NRECA data indicates that 41,000 miles of fiber have been deployed, connecting more than 170,000 subscribers and giving 72 of 75 counties in Arkansas access to co-op broadband. Though ARPA and BEAD are clearly changing the equation, 80 percent of the state cooperatives’ investment in fiber infrastructure has been self-funded without grant subsidies.

Historic progress in broadband expansion with BEAD still waiting in the wings

Many of these communities have never had high-speed Internet access due to the cost-constraints of deploying fiber to rocky, rural areas. Locals are thrilled to be receiving fiber broadband at next-generation speeds at prices considerably lower than what’s seen in many more urban markets.

"Money,” Rally Networks Operation manager Bruce Grubb told one local outlet when asked why it took so long. “It's the same reason we don't have a Walmart here in Cleveland County. It's $75,000 a mile now to put this fiber in the ground. That's your engineering cost and then you've got to have permits, easements, right-of-ways. It's a lot that goes into it.”

Arkansas is still expected to receive $1 billion in additional broadband grant money courtesy of the Broadband Equity Access and Deployment program, made possible by the 2021 infrastructure bill, which both Republican state Senators, like ARPA, also voted against.

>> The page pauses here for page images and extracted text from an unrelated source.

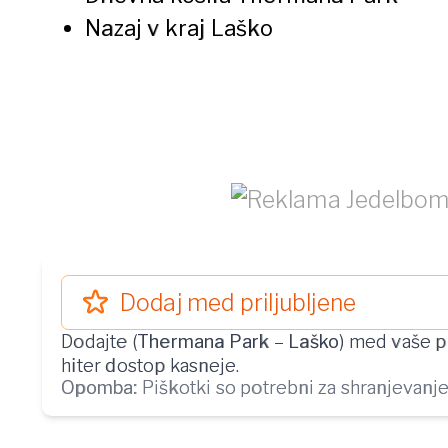
Nazaj v kraj
Laško
Dodaj med priljubljene
Dodajte (
Thermana Park
–
Laško
) med vaše p
hiter dostop kasneje.
Opomba:
Piškotki so potrebni za shranjevanje 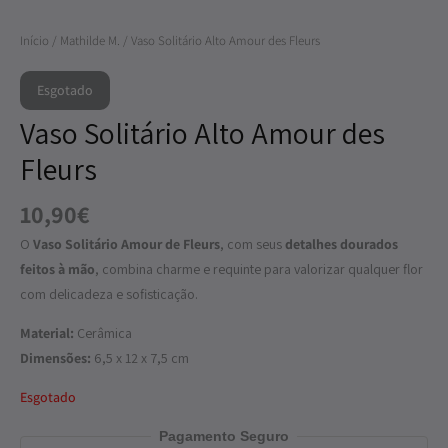
Início
/
Mathilde M.
/ Vaso Solitário Alto Amour des Fleurs
Esgotado
Vaso Solitário Alto Amour des
Fleurs
10,90
€
O
Vaso Solitário Amour de Fleurs
, com seus
detalhes dourados
feitos à mão
, combina charme e requinte para valorizar qualquer flor
com delicadeza e sofisticação.
Material:
Cerâmica
Dimensões:
6,5 x 12 x 7,5 cm
Esgotado
Pagamento Seguro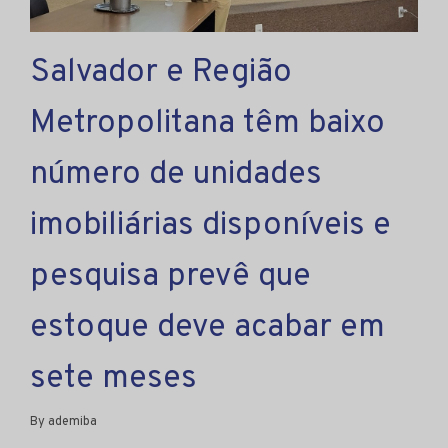
Salvador e Região
Metropolitana têm baixo
número de unidades
imobiliárias disponíveis e
pesquisa prevê que
estoque deve acabar em
sete meses
By ademiba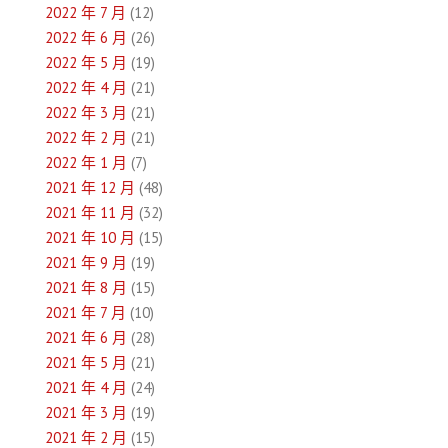
2022 年 7 月
(12)
2022 年 6 月
(26)
2022 年 5 月
(19)
2022 年 4 月
(21)
2022 年 3 月
(21)
2022 年 2 月
(21)
2022 年 1 月
(7)
2021 年 12 月
(48)
2021 年 11 月
(32)
2021 年 10 月
(15)
2021 年 9 月
(19)
2021 年 8 月
(15)
2021 年 7 月
(10)
2021 年 6 月
(28)
2021 年 5 月
(21)
2021 年 4 月
(24)
2021 年 3 月
(19)
2021 年 2 月
(15)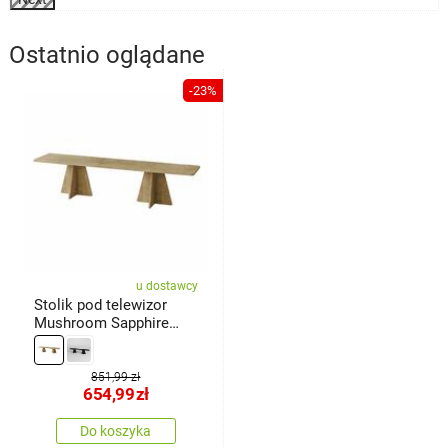
Ostatnio oglądane
-23%
u dostawcy
Stolik pod telewizor
Mushroom Sapphire
Oak
851,99 zł
654,99
zł
Do koszyka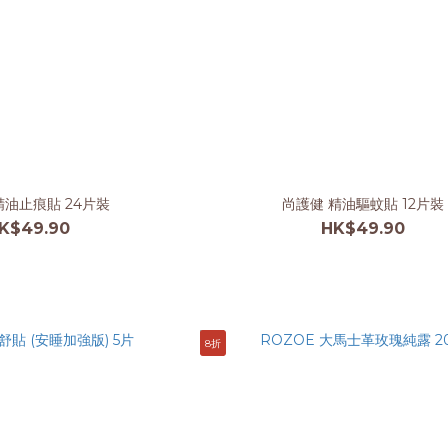
精油止痕貼 24片裝
尚護健 精油驅蚊貼 12片裝
K$49.90
HK$49.90
8折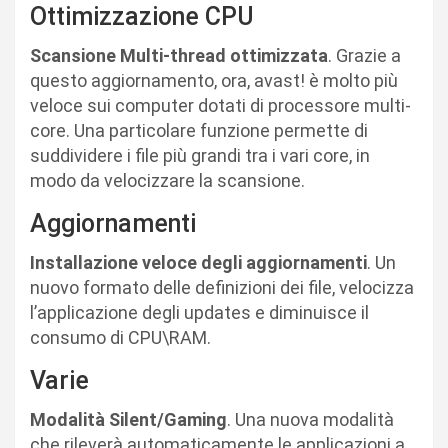
Ottimizzazione CPU
Scansione Multi-thread ottimizzata
. Grazie a
questo aggiornamento, ora, avast! è molto più
veloce sui computer dotati di processore multi-
core. Una particolare funzione permette di
suddividere i file più grandi tra i vari core, in
modo da velocizzare la scansione.
Aggiornamenti
Installazione veloce degli aggiornamenti
. Un
nuovo formato delle definizioni dei file, velocizza
l’applicazione degli updates e diminuisce il
consumo di CPU\RAM.
Varie
Modalità Silent/Gaming
. Una nuova modalità
che rileverà automaticamente le applicazioni a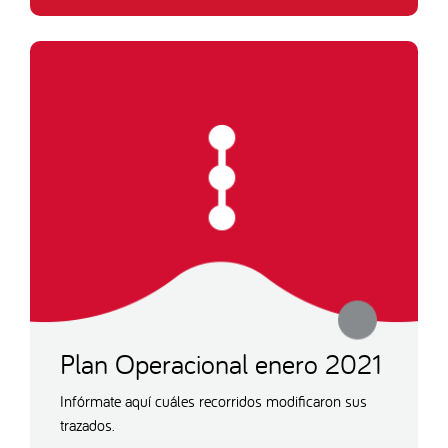
Plan Operacional enero 2021
Infórmate aquí cuáles recorridos modificaron sus
trazados.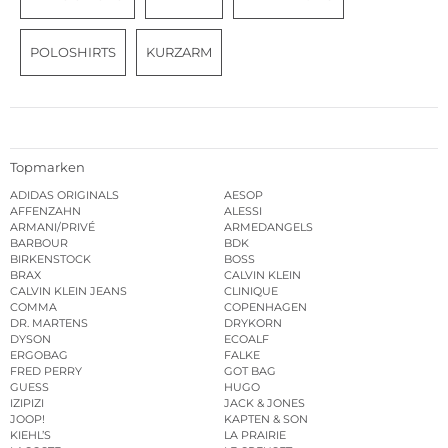
POLOSHIRTS
KURZARM
Topmarken
ADIDAS ORIGINALS
AESOP
AFFENZAHN
ALESSI
ARMANI/PRIVÉ
ARMEDANGELS
BARBOUR
BDK
BIRKENSTOCK
BOSS
BRAX
CALVIN KLEIN
CALVIN KLEIN JEANS
CLINIQUE
COMMA
COPENHAGEN
DR. MARTENS
DRYKORN
DYSON
ECOALF
ERGOBAG
FALKE
FRED PERRY
GOT BAG
GUESS
HUGO
IZIPIZI
JACK & JONES
JOOP!
KAPTEN & SON
KIEHL’S
LA PRAIRIE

According to the Arkansas State Broadband Office, 814 applications for BEAD grants were submitted during the first wave of funding, with 96 percent of those bids classified as competitive.

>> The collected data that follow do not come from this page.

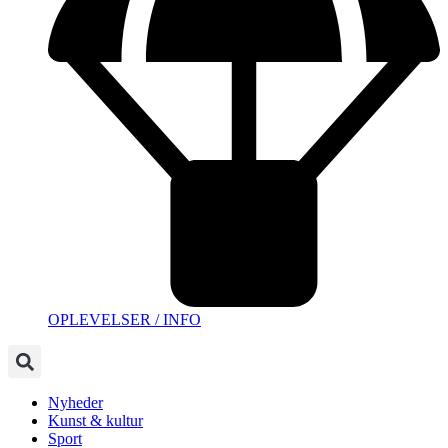
OPLEVELSER / INFO
Nyheder
Kunst & kultur
Sport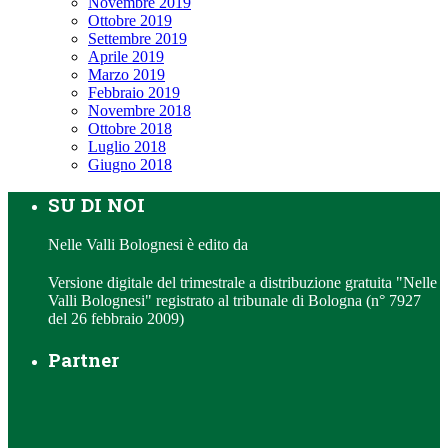
Novembre 2019
Ottobre 2019
Settembre 2019
Aprile 2019
Marzo 2019
Febbraio 2019
Novembre 2018
Ottobre 2018
Luglio 2018
Giugno 2018
SU DI NOI
Nelle Valli Bolognesi è edito da
Versione digitale del trimestrale a distribuzione gratuita "Nelle
Valli Bolognesi" registrato al tribunale di Bologna (n° 7927
del 26 febbraio 2009)
Partner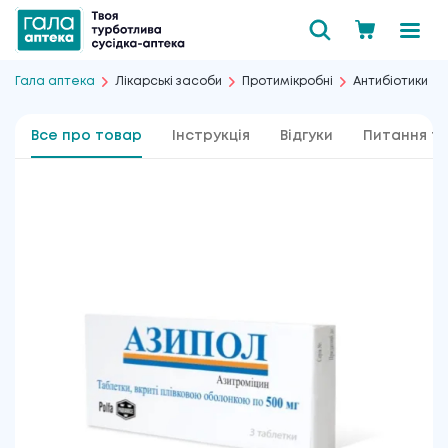
Гала аптека
Лікарські засоби
Протимікробні
Антибіотики
Все про товар
Інструкція
Відгуки
Питання та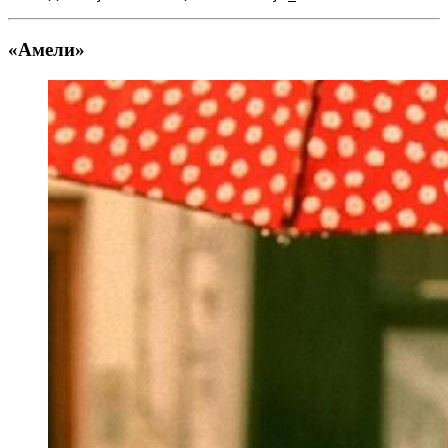
«Амели»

A total of 48 different providers participated in the grant bidding process, including 29 in-state providers and 19 out-of-state ISPs.

“This hyper-transparent approach led to Arkansas having one of the most robust opening BEAD rounds in the nation,” Arkansas State Broadband Office Director Glen Howie recently told Broadband Breakfast. “We will continue to maintain very close contact with the ISP community over the next couple of weeks prior to the launch of Tranche-2, providing answers to questions and offering continuous technical assistance.”

A second round of bidding for Arkansas’ slice of BEAD funding was slated to have begun on February 13. At which point Arkansas leaders can get to work hopefully filling in deployments that ARPA has yet to reach.

This article was published by the Community Broadband Networks Initiative of the Institute for Local Self Reliance on CommunityNets March 6, 2025, and is reprinted with permission.